As consumers’ voracious and fickle demand for innovation continues to force shorter product development cycles, technology companies are responding with increased R&D investments — and are being compelled to examine their R&D approach.

For example, collaborating with research institutes, government laboratories, or academic institutions may place a burden on your company to accurately track geography-based R&D efforts. The IRS has designated the R&D tax credit as a “Tier One” issue under its new Strategic Initiative.

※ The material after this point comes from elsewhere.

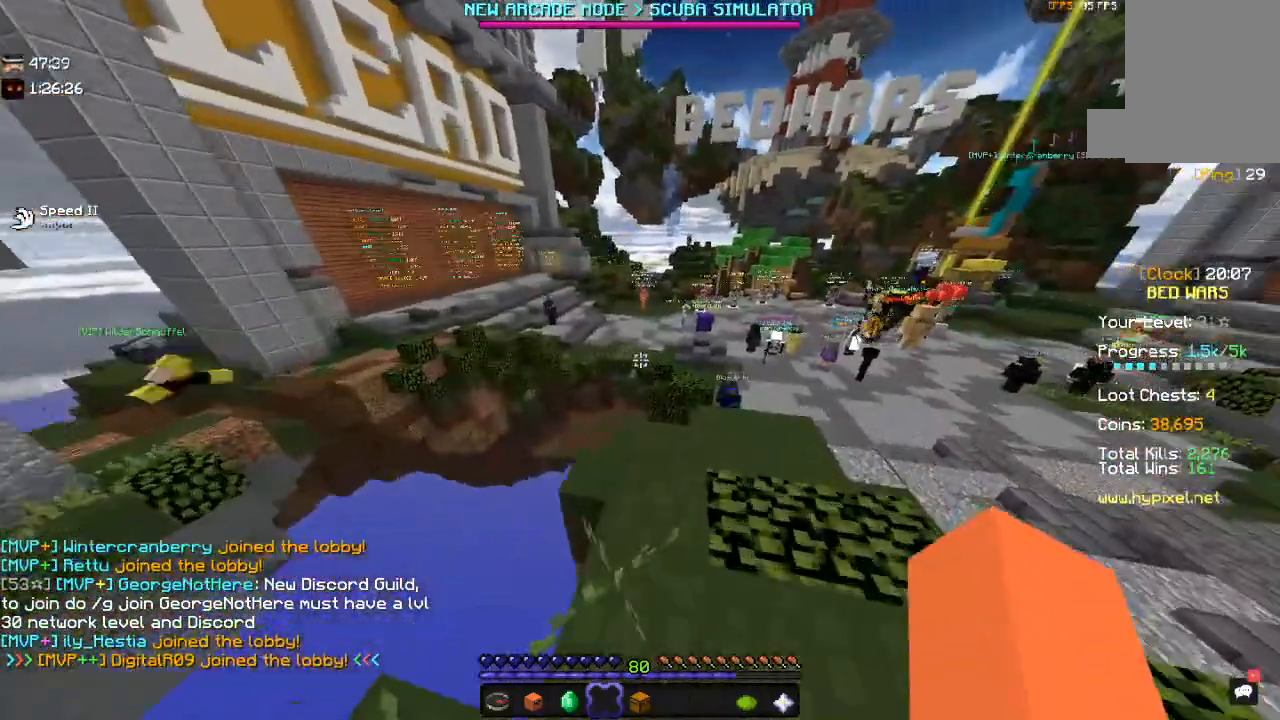
{"keys": ["w"], "mouse": [], "events": [[67, "d", "up"]]}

Examinations now begin with a standardized Tier One Information Document Request (IDR), defining a broader, more intensive test. Further complicating matters, approaches adopted and accepted by the IRS in prior examinations, including documentation, may no longer be accepted. This creates tremendous uncertainty for corporate taxpayers.

Yet the R&D tax credit still is one of the most significant domestic tax credits remaining under current tax law — an important tool for maximizing a company’s value. As a leader in the identification and calculation of potential R&D tax credits, Deloitte can help you develop your R&D credits strategy at the local, state, national, and international levels. How might the location of your assets, resources or R&D activities make a difference? What types of activities might qualify for credits? What documentation is required to qualify? Our experienced tax specialists can help you address these questions.

Increased R&D also has created a new imperative to improve costs and cash flow management. For instance, companies making significant capital expenditures on product design and testing often are challenged to classify these expenses properly. Depending on the type and volume of assets, Deloitte can help you explore tax benefits by conducting a cost segregation study or capital expenditure review.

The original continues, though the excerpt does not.